--- Task details ---
Which lines of the records contain the word "Носки"? Pull out each of them in full.

(Page images and their extracted text)
——

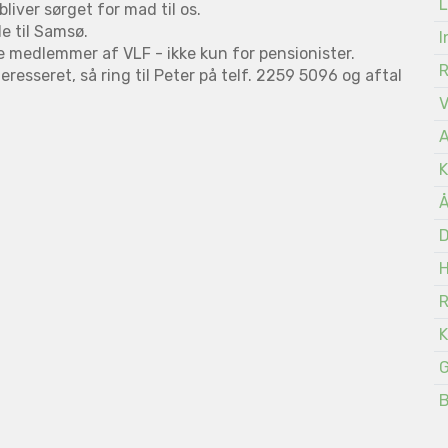
L
bliver sørget for mad til os.
de til Samsø.
I
lle medlemmer af VLF - ikke kun for pensionister.
eresseret, så ring til Peter på telf. 2259 5096 og aftal
A
K
Å
D
K
G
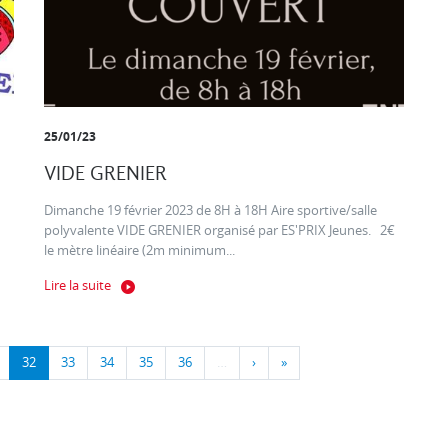
25/01/23
VIDE GRENIER
Dimanche 19 février 2023 de 8H à 18H Aire sportive/salle
polyvalente VIDE GRENIER organisé par ES'PRIX Jeunes. 2€
le mètre linéaire (2m minimum...
Lire la suite
32
33
34
35
36
…
›
»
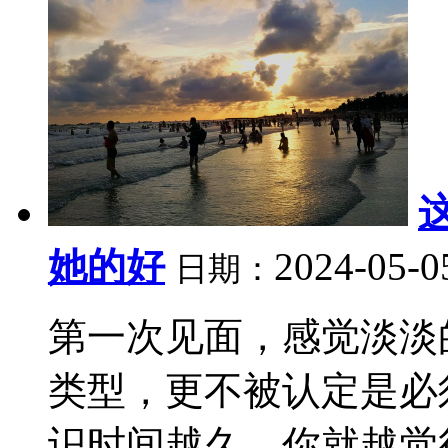
她的好
2024-05-0
日期：
第一次见面，感觉淡淡
类型，更不被认定是必
识时间越久，你就越觉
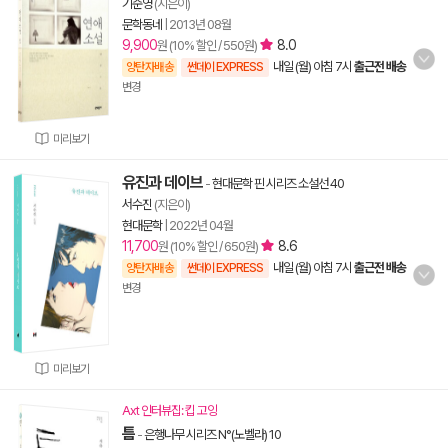
기준영
(지은이)
문학동네
|
2013년 08월
9,900
8.0
원 (10% 할인 / 550원)
내일 (월) 아침 7시
출근전 배송
양탄자배송
썬데이 EXPRESS
변경
미리보기
유진과 데이브
-
현대문학 핀 시리즈 소설선 40
서수진
(지은이)
현대문학
|
2022년 04월
11,700
8.6
원 (10% 할인 / 650원)
내일 (월) 아침 7시
출근전 배송
양탄자배송
썬데이 EXPRESS
변경
미리보기
Axt 인터뷰집: 킵 고잉
틈
-
은행나무 시리즈 N°(노벨라) 10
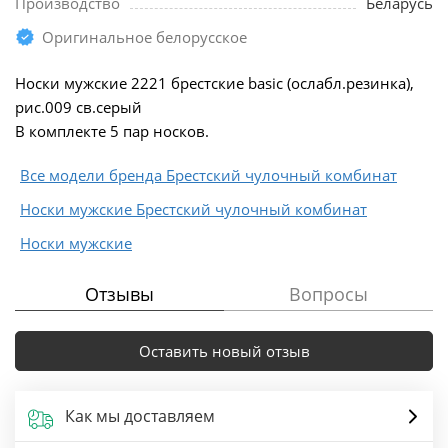
Производство
Беларусь
Оригинальное белорусское
Носки мужские 2221 брестские basic (ослабл.резинка),
рис.009 св.серый
В комплекте 5 пар носков.
Все модели бренда Брестский чулочный комбинат
Носки мужские Брестский чулочный комбинат
Носки мужские
Отзывы
Вопросы
Оставить новый отзыв
Как мы доставляем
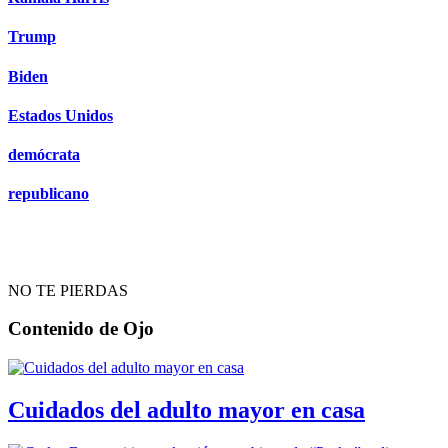
Trump
Biden
Estados Unidos
demócrata
republicano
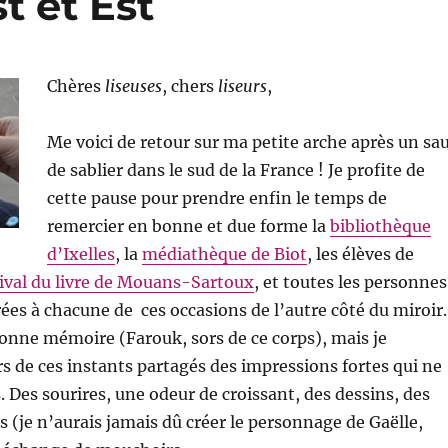
t et Est
Chères
liseuses
, chers
liseurs
,
Me voici de retour sur ma petite arche après un sa
de sablier dans le sud de la France ! Je profite de
cette pause pour prendre enfin le temps de
remercier en bonne et due forme la
bibliothèque
d’Ixelles
, la
médiathèque de Biot
, les élèves de
ival du livre de Mouans-Sartoux
, et toutes les personnes
rées à chacune de ces occasions de l’autre côté du miroir.
bonne mémoire (Farouk, sors de ce corps), mais je
s de ces instants partagés des impressions fortes qui ne
 Des sourires, une odeur de croissant, des dessins, des
 (je n’aurais jamais dû créer le personnage de Gaëlle,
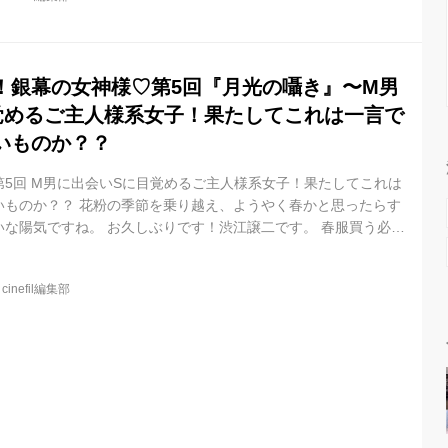
病を抱え生きる希望が持てない高校２年生の由希（新谷）が、破
歌声を持つ同級生の麻希（日高）に魅かれ、麻希とのバンド活動
い直していく...
！銀幕の女神様♡第5回『月光の囁き』〜M男
覚めるご主人様系女子！果たしてこれは一言で
いものか？？
5回 M男に出会いSに目覚めるご主人様系女子！果たしてこれは
いものか？？ 花粉の季節を乗り越え、ようやく春かと思ったらす
な陽気ですね。 お久しぶりです！渋江譲二です。 春服買う必要
に第5回。4回目を書き終えた時、改めて思いました。 「ネタ探す
 特徴ある女性キャラクターはいっぱいいますが、共感したり掘り
@
cinefil編集部
クターってなかなか見つからないものですね。 オススメ作品あっ
えてくださいね！→@shibue0315 さてさて今回のテーマは「SとM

——

--- Problem solution ---
Носки мужские 2221 брестские basic (ослабл.резинка),
Носки мужские Брестский чулочный комбинат
Носки мужские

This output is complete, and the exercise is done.